Q&A with Kath Crawford of Flossie’s Kitten Rescue
Kath Crawford has been fostering cats for her entire adult life, but it was six years ago when she had to leave her job in the public service after falling ill that she decided to make fostering kittens a fulltime pursuit and launched Flossie’s Kitten Rescue.
Flossie’s is entirely self-funded and after starting in Kath’s loungeroom with just six cats it can now support up to 30 cats at any time and is based out of her garage which has been converted into a cat’s paradise.
Kitten rescues like Flossie’s have come about as a response to the large number of cats in Canberra that need a home, including unwanted or orphaned kittens.
Q. Where do the cats at Flossie’s come from?
Some get handed to the vet by members of the public and the vet will call me and if I have room I’ll take them and if I don’t they’ll go to the RSPCA. Sometimes the RSPCA will refer people to me and sometimes people contact me directly on the Facebook page because they’ve found cats or something has happened to them and they want to surrender cats.
Q. Do you have a team of volunteers that help you out?
We have four regulars at the moment. We get a lot of Uni students which is great, but we do lose some of them when they have exams and then go home over the long summer break, which also happens to coincide with kitten season, the busiest time of the year. Every now and then I will put a call out for volunteers and we always get more than we can use, so it’s pretty easy to get new volunteers.
Q. How long do cats spend at Flossie’s before they are adopted?
We have five forever cats that we’ve had since they were kittens and we haven’t added to that in 8 years. We don’t want any more forever pets, so it is not our intention to keep any of these cats. We’re not an end point, we want to be like a holding bay, a safe haven while they need it and then get them into homes, and we’ve got a great track record of that. Some of the adults that aren’t well socialised when they come in might be here for a year or two, we’ve had that happen and then we’ve found them homes and it’s worked really well, it just takes the time it takes.
Q. What is the government doing to limit the number of stray cats?
The Barr government has introduced excellent animal welfare legislation, it’s really good, it’s just not being enforced. The legislation is great, and the politicians are saying all the right things but there’s very little follow through. You have to microchip your animals; how are they going to tell if you have or not? You’re meant to desex your animals, you’re meant to have a breeder’s license to sell kittens online. None of it gets enforced.
Q. How could they go about ensuring the number of cats in Canberra doesn’t continue to grow?
If you have a colony of cats in an urban setting and you swoop in and take away all the cats and kill them (Editor’s note: this is the government’s current policy) what happens is the semi-stray cats will move into that area.
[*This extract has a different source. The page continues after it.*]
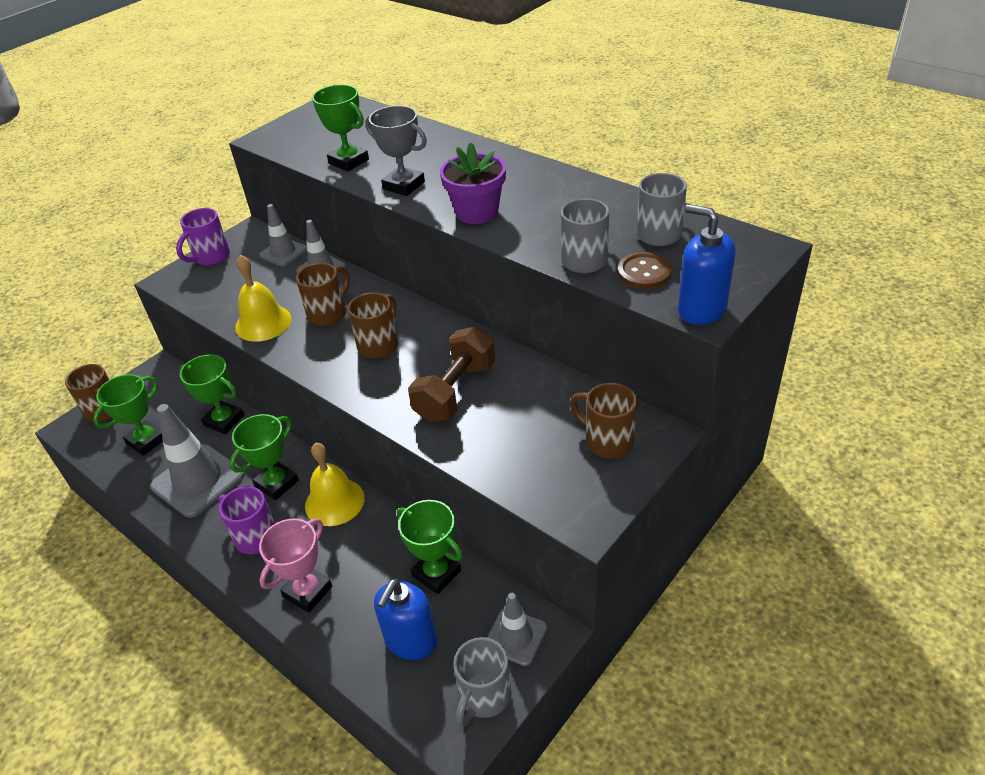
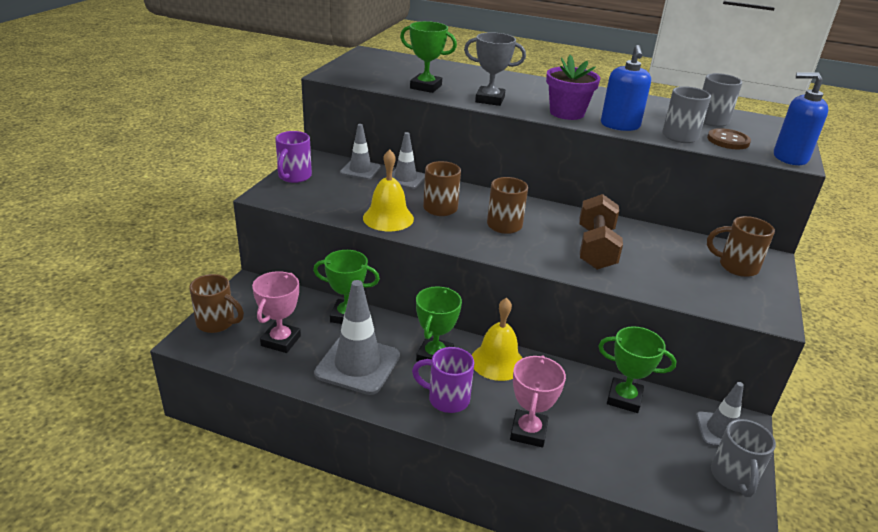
camera: 25 degrees left, 10 degrees down
(147, 441) = (281, 341): green trophy -> pink trophy
(411, 641) = (644, 450): blue soap dispenser -> blue soap dispenser (620, 125)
The ones that had been living on the outside of the colony and been kept away by the alpha cats just move in. It’s fresh blood, and they breed like nobody’s business and you end up with a colony that was bigger than the colony they took away and killed.
Alternatively, if you go in and trap them, take them away, desex them and then return them the alpha cats retain their position in the colony. The colony stays the same, the alpha cats keep the semi-strays away and over time the colony dies out. In the mean time they are keeping the rodents down and they can perform a service, as long as you limit the number of them.
I would be glad to be put out of business if people just desexed their cats, it would solve everything.
Q. Will there always be a Flossie’s Kitten Rescue?
We make a lifelong commitment to our cats so that if they need to come back at any time of their life, we will take them back. Most cats live for less than 18 years, so if I retire and close Flossie’s down at 60 then the last kitten I adopted at 60 should die of old age by the time I’m 78, which I can probably do. We don’t get a lot of returns, and certainly not of cats over eight years old so I should be off the hook earlier than that.
It’s about that succession plan, if we’ve saved their life once then I feel like I’ve committed to them forever.